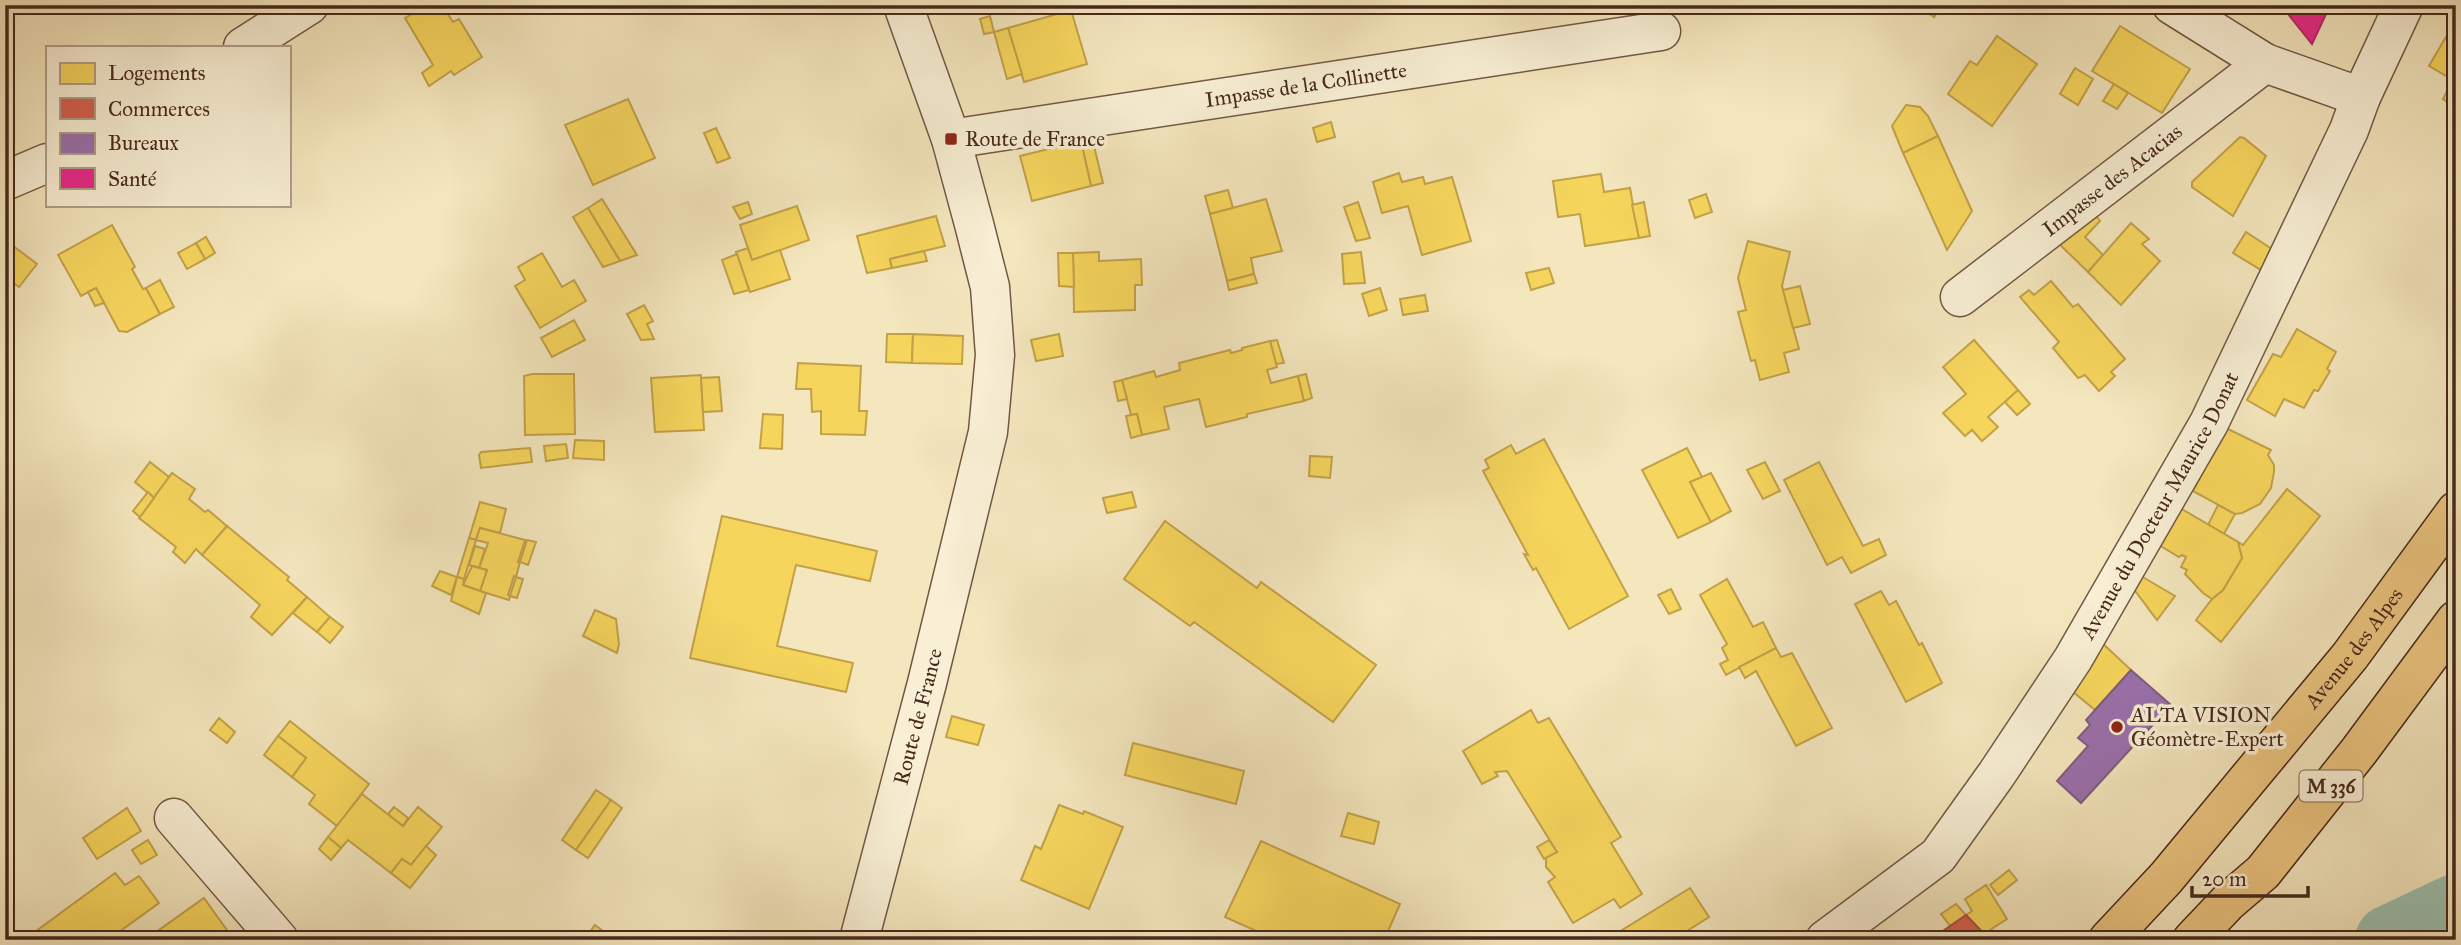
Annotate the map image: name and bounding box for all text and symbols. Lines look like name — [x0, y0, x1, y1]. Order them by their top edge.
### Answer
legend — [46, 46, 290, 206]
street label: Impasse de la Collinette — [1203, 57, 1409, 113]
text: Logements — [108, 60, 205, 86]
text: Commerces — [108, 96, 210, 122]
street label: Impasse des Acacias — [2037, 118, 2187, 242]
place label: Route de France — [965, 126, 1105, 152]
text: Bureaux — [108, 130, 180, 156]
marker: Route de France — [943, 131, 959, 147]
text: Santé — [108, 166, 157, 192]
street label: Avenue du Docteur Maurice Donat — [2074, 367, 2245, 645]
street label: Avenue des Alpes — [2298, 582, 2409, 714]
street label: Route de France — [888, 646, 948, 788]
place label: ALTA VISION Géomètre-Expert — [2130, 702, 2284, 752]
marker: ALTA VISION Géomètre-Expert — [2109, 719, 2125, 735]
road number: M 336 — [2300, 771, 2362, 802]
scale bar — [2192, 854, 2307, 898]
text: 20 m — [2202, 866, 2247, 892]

__________________________________________________

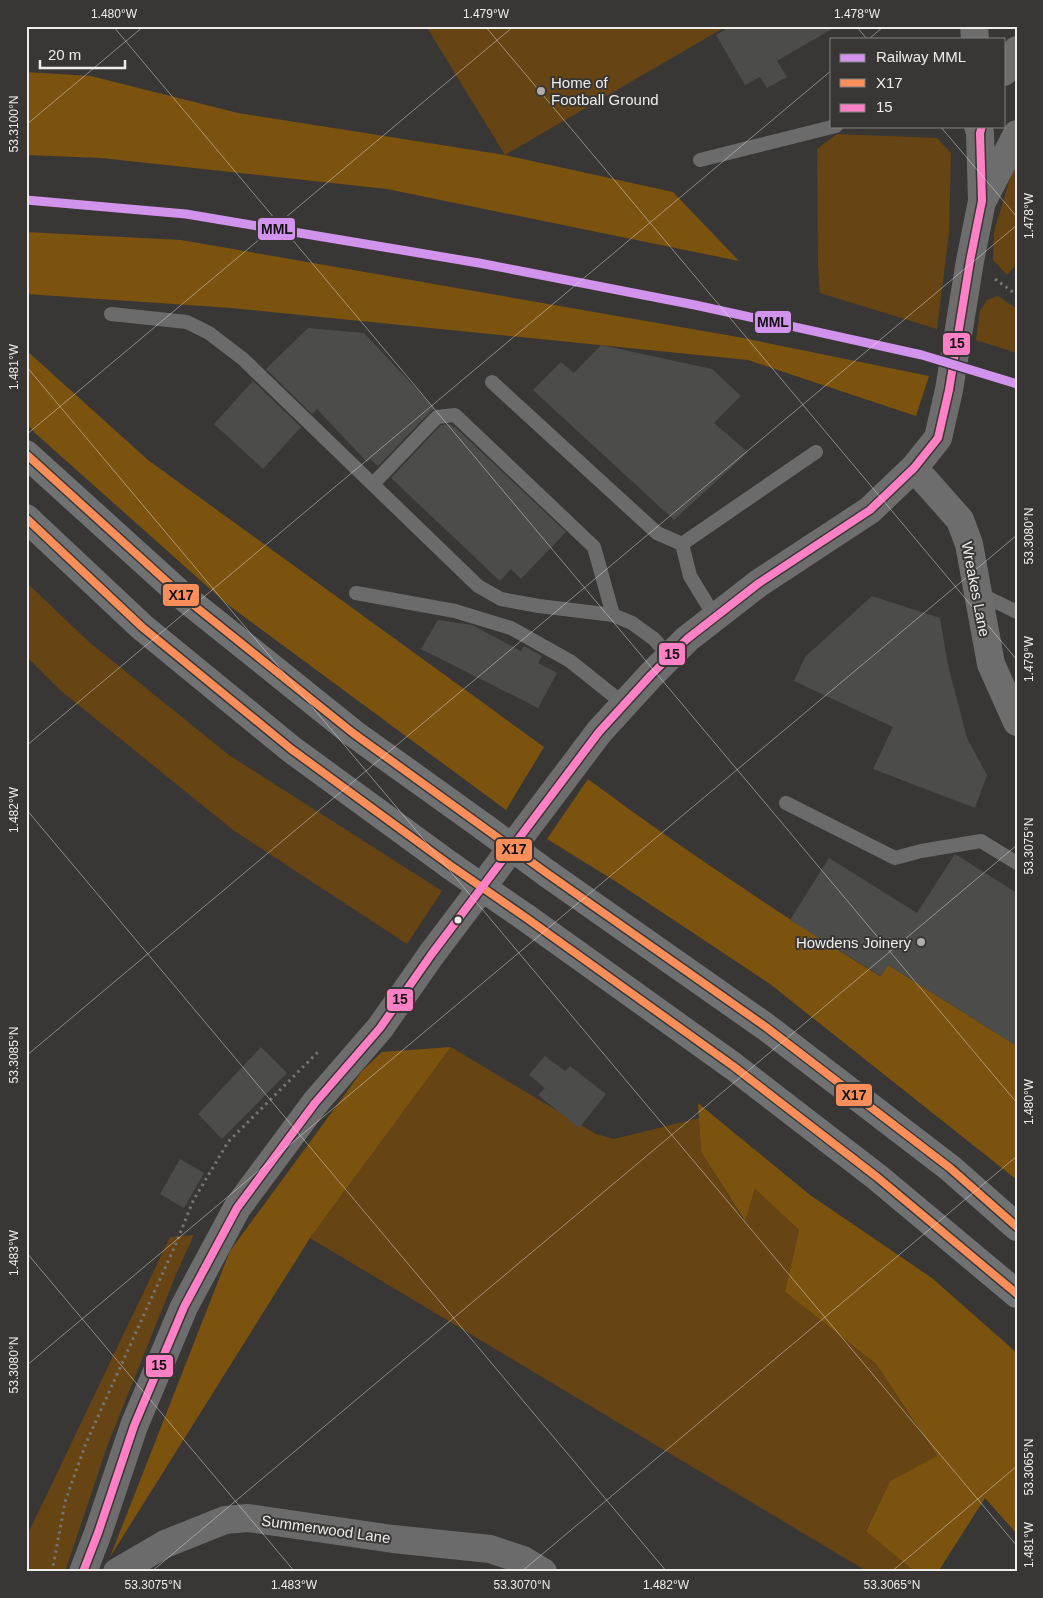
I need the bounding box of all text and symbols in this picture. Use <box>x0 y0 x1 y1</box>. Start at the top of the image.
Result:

__________________________________________________

Problem ▸
Across the entries above, count the lines with the word "image" and report that count by itself.

Reply to the exercise ▸
2